3310 W. Rochelle Road, Irving
Time from DFW Airport: 16 minutes
Here’s what you need on a layover: Fried dumplings and beer. Garlicky goat dumplings ($4.99), fried enough to encase all those juices, and a friendly BYOB policy. This is life’s medicine. Everest, Irving’s Nepalese hole-in-the-wall, paints with a broad brush. Dishes range from “Szechwan chicken” to Nepali snacks. The goat momo, a dish worthy of any traffic you might endure between airport and restaurant, is also available in a bath of chile sauce.
At Slow Bone, the sides are almost as good as the barbecue (almost).
2234 Irving Blvd, Dallas
Time from DFW Airport: 20-30 minutes
Slow Bone has Dallas’ best meal served on a cafeteria tray. Inhibitions and pretentiousness are not welcome at Jack Perkins’ barbecue spot. Leave them on the plane. Smoky, vinegary sauces pop. Creamy, blackout-good sides, like cauliflower gratin and mustard greens, are miraculously as good as the meats. Do not forget to order the fried chicken — it will ruin you on future fried chicken. Take note: Slow Bone is open from 11 a.m. to 3 p.m. It's a bit further than other options near DFW, but good Texas barbecue is well worth the drive.
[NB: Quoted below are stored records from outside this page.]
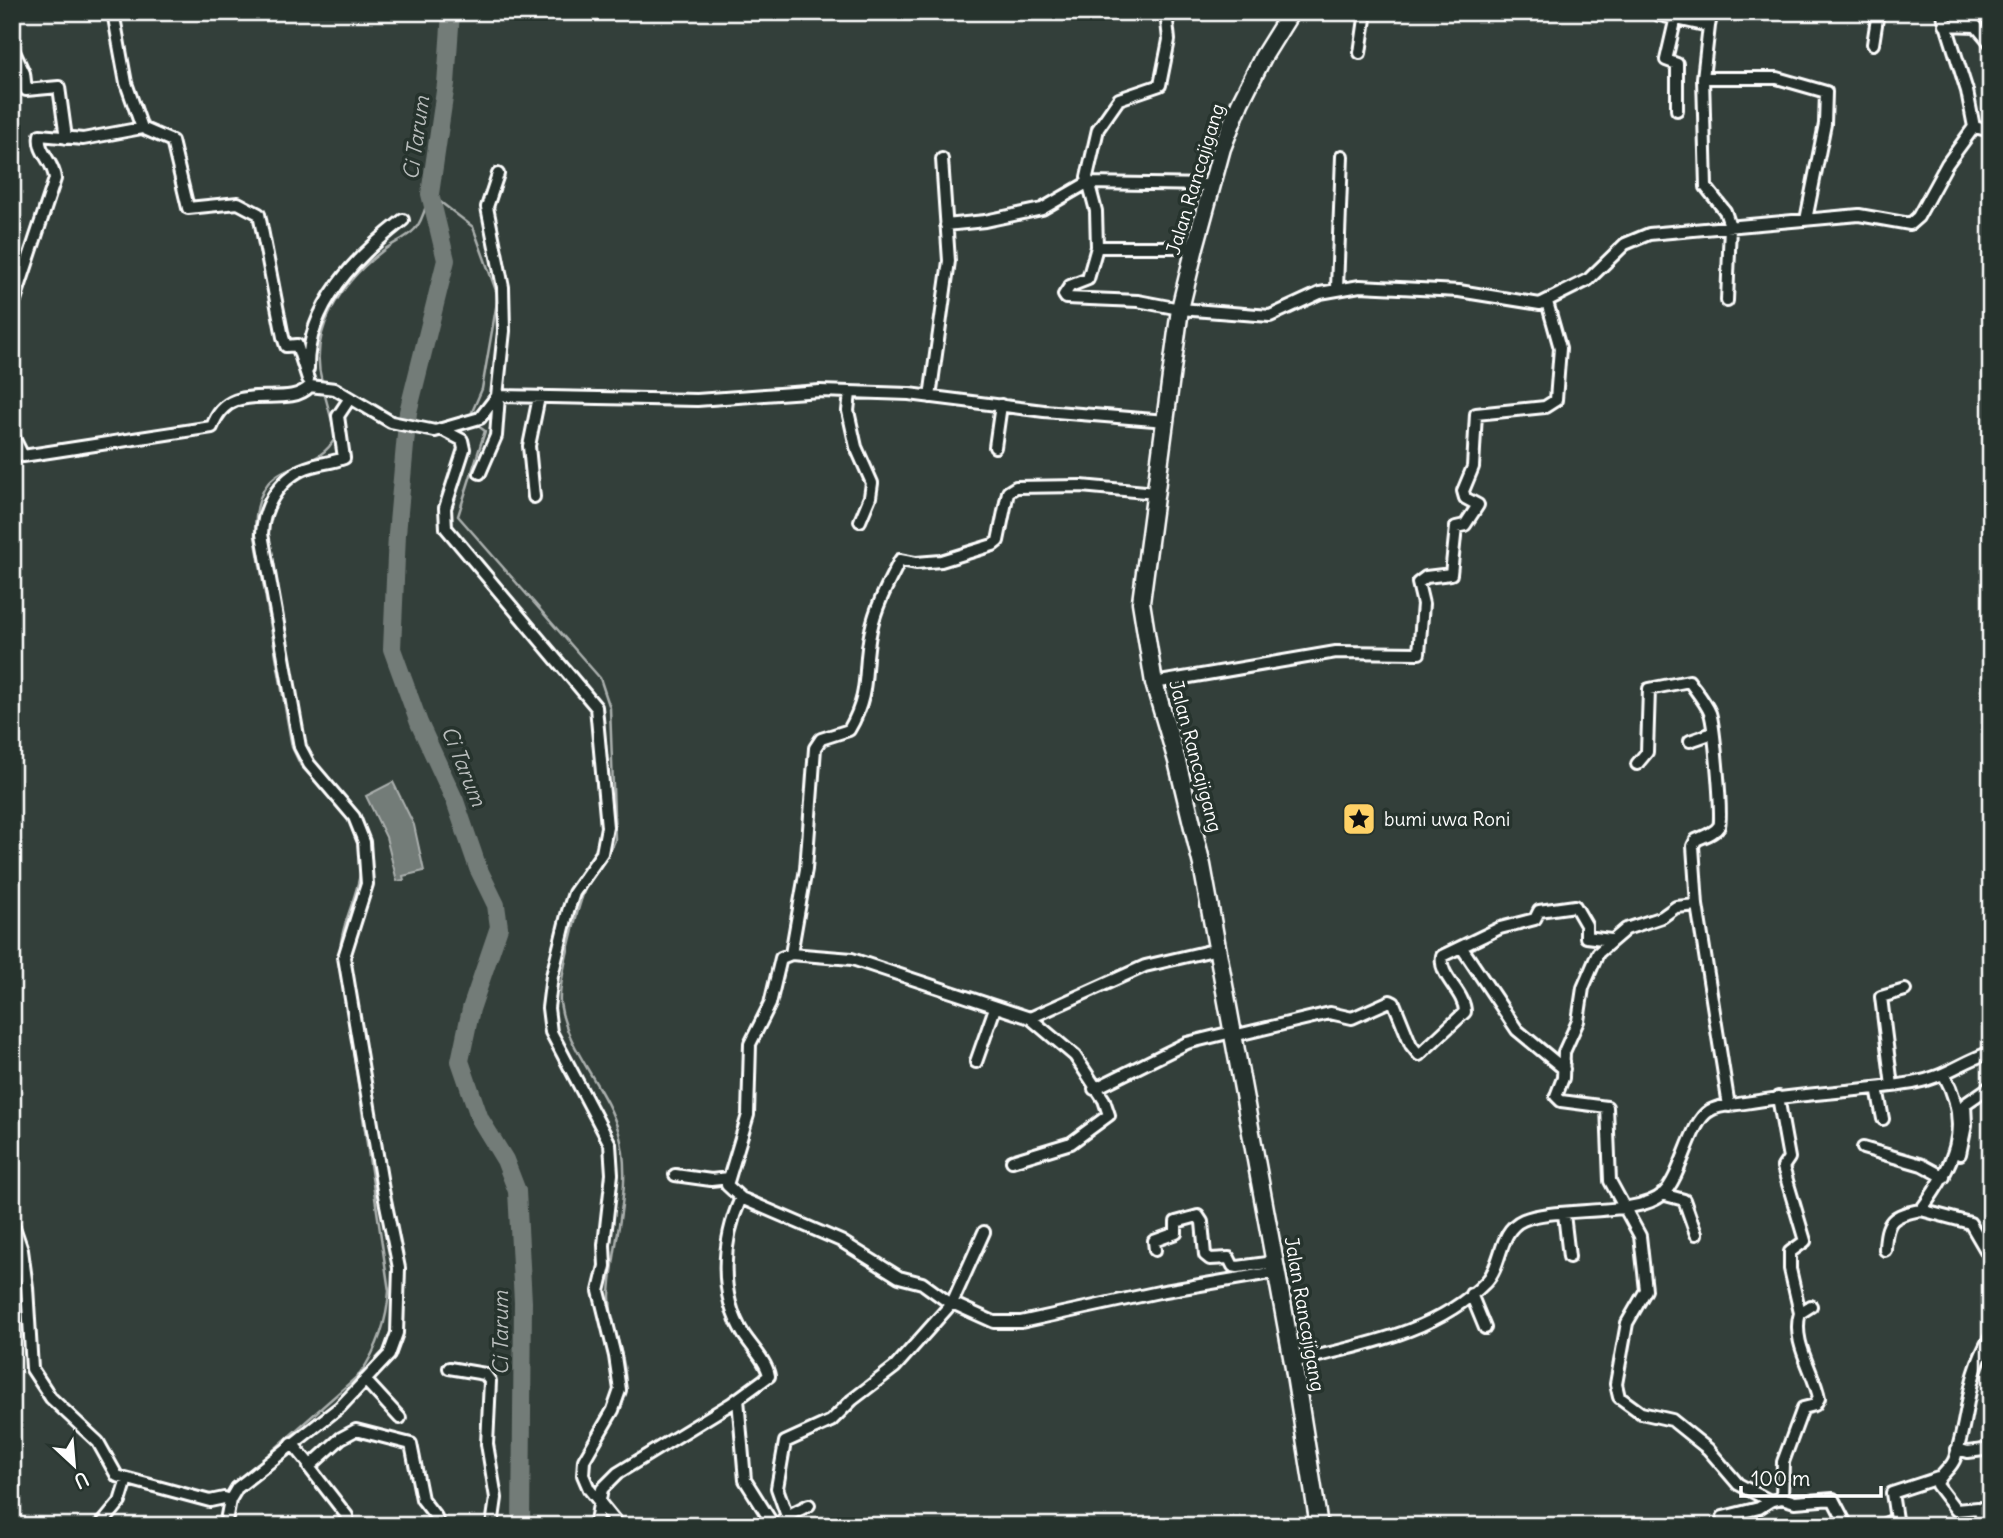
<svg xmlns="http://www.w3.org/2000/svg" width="2003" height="1538" viewBox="0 0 2003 1538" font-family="Delius,sans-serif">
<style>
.water{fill:#737b78;stroke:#abb0ae;stroke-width:2}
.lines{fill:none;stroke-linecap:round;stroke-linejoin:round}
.stream{stroke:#abb0ae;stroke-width:2.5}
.river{stroke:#737b78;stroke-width:18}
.minor-casing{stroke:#fff;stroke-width:16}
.secondary-casing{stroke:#fff;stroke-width:21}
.minor{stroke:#26332d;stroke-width:10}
.secondary{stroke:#26332d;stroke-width:16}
.labels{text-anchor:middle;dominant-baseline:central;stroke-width:7;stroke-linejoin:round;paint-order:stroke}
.street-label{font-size:19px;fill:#fff;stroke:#26332d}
.poi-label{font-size:19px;fill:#fff;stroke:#26332d;text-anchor:start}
.water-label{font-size:21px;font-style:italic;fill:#b9bdbc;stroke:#26332d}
</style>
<rect width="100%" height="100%" fill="#333f3a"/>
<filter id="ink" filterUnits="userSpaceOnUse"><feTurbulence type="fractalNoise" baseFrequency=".0143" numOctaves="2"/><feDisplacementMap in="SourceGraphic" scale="14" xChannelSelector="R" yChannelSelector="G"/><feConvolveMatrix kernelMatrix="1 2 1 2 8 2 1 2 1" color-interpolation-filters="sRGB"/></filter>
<g filter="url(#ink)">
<!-- water -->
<path class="water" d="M393 782 414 825 424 871 403 876 404 880 397 881 386 837 366 796Z"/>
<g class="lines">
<!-- stream -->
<path class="stream" d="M322 382C308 332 341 283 380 253 390 244 406 239 415 229 423 221 426 204 430 194L473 227 498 296 482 389 472 412 473 417
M324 392 336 436C314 482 254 446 255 536L292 747 301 766 326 792
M474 423 485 431 458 516 600 678 610 708 615 840C609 860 592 871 585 889 577 909 558 984 560 1003 567 1051 607 1088 619 1133 634 1185 612 1242 610 1295 609 1337 640 1372 617 1413
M340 953C341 923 358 897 361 868
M245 1475 360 1374C378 1348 387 1322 389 1291L340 963
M588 1476 591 1460 612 1422
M217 1526 225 1502"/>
<!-- river -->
<path class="river" d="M451 12 446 84 430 194 446 260 408 412 397 534 392 649 419 723 455 801 478 868 496 905 499 927 471 1009 460 1061 480 1119 505 1160 517 1191 523 1302 521 1526"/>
<defs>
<path id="minor" d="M113 12 126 83 142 128
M1166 12 1169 40 1160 85 1119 99 1098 129 1087 177 1096 211 1097 247 1088 279 1070 286 1064 295 1066 298 1138 301 1180 309 1270 316 1320 293 1360 286 1459 291 1540 304 1588 280 1625 244 1649 234 1859 215 1910 224 1918 217 1947 164 1974 127
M1942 12 1967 91 1974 127 1991 131
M1659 15 1709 26 1703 78H1777L1826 92 1825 124 1806 220
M1676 17 1666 60 1677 64V110
M1945 25 1976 26 1991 44
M1709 26 1712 12
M1873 44 1878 12
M12 47 24 73 26 90 59 87 66 138
M1360 53 1366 12
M1703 78 1706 187 1725 211 1730 226 1727 301
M946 225 985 221 1042 209 1087 183 1211 185
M1097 247H1195
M1337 288 1342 156
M12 309 55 179C54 161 37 153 40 135L83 139 142 128 172 141 188 208 238 203 259 214 283 337 286 346 297 345 308 379
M308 369C307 305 357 256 403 220
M310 386 335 389 391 422 435 431 480 418 497 396 697 400 820 391 909 394 1044 411 1166 421
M850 393 848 411 856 447 872 483 870 497 860 521
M497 396 504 331 503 287 487 207 498 174
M930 397 949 261 942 159
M441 429 462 440 464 449 445 508 446 528 596 707 607 827 602 853 574 893 568 911 552 976 548 1008 551 1032 610 1144 612 1174 604 1245 605 1266 599 1291 615 1356 620 1390 613 1410 584 1460 583 1475 589 1489 619 1526
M12 434 23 456 212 427C230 375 286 412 310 386
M995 447 1001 405
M480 473 496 436 499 396
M534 497 529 446 539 397
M1154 683 1336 652 1419 653 1423 604 1418 583 1426 577 1451 574 1456 527 1465 525 1478 505 1465 498 1463 491 1473 467 1476 414 1545 407 1556 400 1560 348 1547 302
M1690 741 1713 733
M1637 764 1647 752 1649 689 1689 681C1696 691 1706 703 1710 713 1714 724 1723 819 1719 826 1714 834 1704 836 1696 840L1693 846 1697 905 1729 1106
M1697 905 1676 907 1662 917 1626 929 1598 953 1583 988 1578 1021 1564 1052 1563 1078 1556 1096 1561 1101 1607 1107 1610 1181 1640 1236 1646 1290 1627 1323 1616 1384 1619 1397 1641 1413 1672 1420 1708 1449 1738 1484 1770 1501
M1462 948 1517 1030 1564 1069
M791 954 806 869 815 748 821 739 849 730C872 691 862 669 871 630 876 605 889 582 900 560L916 563 941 561 993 545 998 541 1008 492 1016 487 1081 486 1156 493
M1030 1018 1145 966 1218 949
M1233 1036 1330 1013 1352 1018 1390 1001 1394 1003 1411 1045 1419 1055 1465 1012C1465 992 1438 976 1442 956L1500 928 1535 919 1539 911 1575 906 1586 925V937L1611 940
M976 1062 995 1008
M1892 1086 1881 997 1905 990
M1877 1088 1883 1119
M1094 1089 1187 1043 1232 1032
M1778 1097 1789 1158 1783 1167 1805 1241 1790 1252V1269L1800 1313
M1863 1148 1922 1165 1944 1177
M1960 1154 1966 1125 1965 1104 1991 1086
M675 1175 711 1180 729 1178
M1662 1194 1684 1200 1696 1234
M741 1198 727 1185 748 1115 750 1044 770 1004 781 958 791 954 852 959 1030 1018 1075 1056 1104 1100 1109 1115 1071 1143 1012 1161
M1921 1210 1970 1223 1991 1259
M1564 1214 1569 1257
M12 1221 22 1250 27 1287 32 1369 51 1398 98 1442 117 1476 210 1501 224 1498 230 1500
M1155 1250 1154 1241 1176 1233V1222L1198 1216 1202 1222 1205 1255 1210 1259 1229 1258 1233 1266 1238 1267 1274 1262
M1885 1250C1886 1220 1892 1215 1921 1210 1953 1166 1973 1128 1944 1075
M1471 1294 1485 1328
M952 1303 984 1232
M1293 1362C1360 1345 1435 1334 1486 1282 1503 1265 1498 1231 1523 1220 1555 1206 1638 1217 1663 1194 1682 1176 1690 1122 1709 1111 1718 1105 1734 1105 1745 1103 1801 1093 1857 1092 1913 1083 1946 1077 1961 1062 1991 1052
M449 1368 485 1374 490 1381 487 1444 496 1498 492 1526
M365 1380 400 1418
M738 1399 745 1480 774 1526
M292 1443 310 1465
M1957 1449 1968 1452 1991 1449
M1782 1498 1783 1462 1803 1408 1815 1405 1819 1398C1814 1371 1791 1342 1800 1313L1811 1306
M787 1516 809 1505
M100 1526 120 1502 127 1479
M225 1526 230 1500 237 1488 340 1407 389 1355 397 1333 399 1268 383 1190 344 957 367 884 364 842 354 817 309 764 300 747 262 534C263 505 282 474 312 466 323 463 334 462 344 458L338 416 350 398
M348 1526 347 1516 309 1467 341 1438 356 1430 411 1444 422 1499 436 1517 438 1526
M595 1526 602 1489 618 1473 732 1403 769 1376C767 1362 752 1347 744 1335 718 1294 722 1240 741 1198L841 1241 899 1277 922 1283 951 1304
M777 1526 787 1516 777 1488 785 1442 831 1421 852 1400 895 1367 952 1303 994 1322H1021L1159 1292 1276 1272
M1722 1526 1723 1517 1759 1508 1770 1501 1782 1498 1795 1502 1833 1499 1847 1526
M1880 1526 1896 1519 1892 1493 1938 1478
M1986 1526 1978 1508 1956 1510 1937 1485C1939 1474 1951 1470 1955 1458 1970 1414 1965 1379 1991 1336"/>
<path id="secondary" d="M1291 12 1263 57 1240 103 1222 148 1195 247 1180 309 1141 602 1154 683 1177 761 1202 865 1293 1362 1319 1526"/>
</defs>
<!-- minor casing -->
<use href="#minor" class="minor-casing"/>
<!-- secondary casing -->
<use href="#secondary" class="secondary-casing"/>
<!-- minor -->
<use href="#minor" class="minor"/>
<!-- secondary -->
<use href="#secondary" class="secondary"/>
</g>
</g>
<!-- icons -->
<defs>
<symbol id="sight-square" viewBox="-11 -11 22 22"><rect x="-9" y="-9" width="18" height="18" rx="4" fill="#ffd166" stroke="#26332d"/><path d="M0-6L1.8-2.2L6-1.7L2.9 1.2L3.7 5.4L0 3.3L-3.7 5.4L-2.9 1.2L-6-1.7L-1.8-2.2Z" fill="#111"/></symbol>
</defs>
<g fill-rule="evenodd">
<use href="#sight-square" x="1340" y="800" width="38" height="38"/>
</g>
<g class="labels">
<!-- street labels -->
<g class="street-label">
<text transform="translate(1195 179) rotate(-73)">Jalan Rancajigang</text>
<text transform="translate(1196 756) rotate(75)">Jalan Rancajigang</text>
<text transform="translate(1305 1314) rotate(80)">Jalan Rancajigang</text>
</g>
<!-- poi labels -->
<g class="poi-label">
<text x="1384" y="819">bumi uwa Roni</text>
</g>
<!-- water labels -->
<g class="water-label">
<text transform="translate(416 138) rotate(-82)">Ci Tarum</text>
<text transform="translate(464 766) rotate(68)">Ci Tarum</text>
<text transform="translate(500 1333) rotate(-90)">Ci Tarum</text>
</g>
</g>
<!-- margin -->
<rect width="2003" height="1538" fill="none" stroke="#26332d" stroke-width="42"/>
<rect x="21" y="21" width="1961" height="1496" fill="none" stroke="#fff" stroke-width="2.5" filter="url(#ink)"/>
<!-- north arrow -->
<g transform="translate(74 1465) rotate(154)" stroke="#26332d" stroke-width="5" paint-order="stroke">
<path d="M0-5L12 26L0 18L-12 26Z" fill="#ffffff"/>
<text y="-10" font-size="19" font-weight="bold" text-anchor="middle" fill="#ffffff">U</text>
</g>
<!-- scale -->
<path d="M1741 1486v10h140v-10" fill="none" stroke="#ffffff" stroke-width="3.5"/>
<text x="1751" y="1486" font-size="21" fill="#ffffff" stroke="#26332d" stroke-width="5" paint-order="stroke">100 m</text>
</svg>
Trompo tacos at Bachman Lake's Chevron
Bachman Lake Tacos
3311 W. Northwest Hwy Dallas
Time from DFW Airport: 22 minutes
Bachman Lake Tacos is a taqueria in the heart of a Chevron. I’d a ditch my car on the side of the road if it meant a bite of their blistering trompo, red as a sunset, at this gas station. Stacked layers of pork spin around a vertical grill for hours until the meat sears and crisps. When you order a taco, the cooks saw off a section and toss it on the griddle, releasing a smoky hiss. It’s piled onto tortillas quickly after, doubled-up on a styrofoam plate, hot as anything. It won’t take long until you admit these tacos are spectacular, and then you’re back on the road.
You do not know the meaning of crispy skin until you've had Babe's.
Babe’s Chicken Dinner
1006 West Main Street, Carrollton
Time from DFW Airport: 20 minutes
It’s going to be OK; you’re at Babe’s. Nothing bad will happen to you here. The chicken-fried steak will be the size of an screen door, and there will be gravy and green beans. The crackle of a fork going into a chicken-fried steak at Babe’s should be the official sound of Texas. Armies of foodies tremble at the mere sight of this restaurant, and no hunger goes un-rewarded. Get extra biscuits or a homemade pie.
Inside the Kasbah Grill, a Dallas Observer 'Best Of' winner
2851 Esters Road, Irving
Time from DFW Airport: 12 minutes
Like the cold beer, there’s nothing quite like a eye-opening spicy dish after a long flight. It clears the brush from your head. At Kasbah Grill, there’s comfort and relaxation in roasted, warm flavors. Same goes for the soothing Moroccan Mint Tea, a drink that receives repeated raves on Yelp. Lamb tagine, on the bone, is hearty and tender. Comfort is everything.
A Cuban sandwich that's like a lightning bolt
Cuban Dulceria International Bakery
2662 N Josey Ln #228, Carrollton
Time from DFW Airport: 20-25 minutes
The Cuban is one of the world's great sandwiches, and Carrollton’s Dulceria serves a stupendous one. The bread, baked in-house with with real lard, is impossibly cloud-light. A breeze during a storm holds more weight than this bread. A pop of a double-espresso and this simple Cuban — made with roasted and shredded pork, smoky and tender ham, a swipe of yellow mustard and thin pickles — will focus your mind like a laser blast. It’s good. Really good. It's enough to make you ditch your flight and stay in Dallas permanently.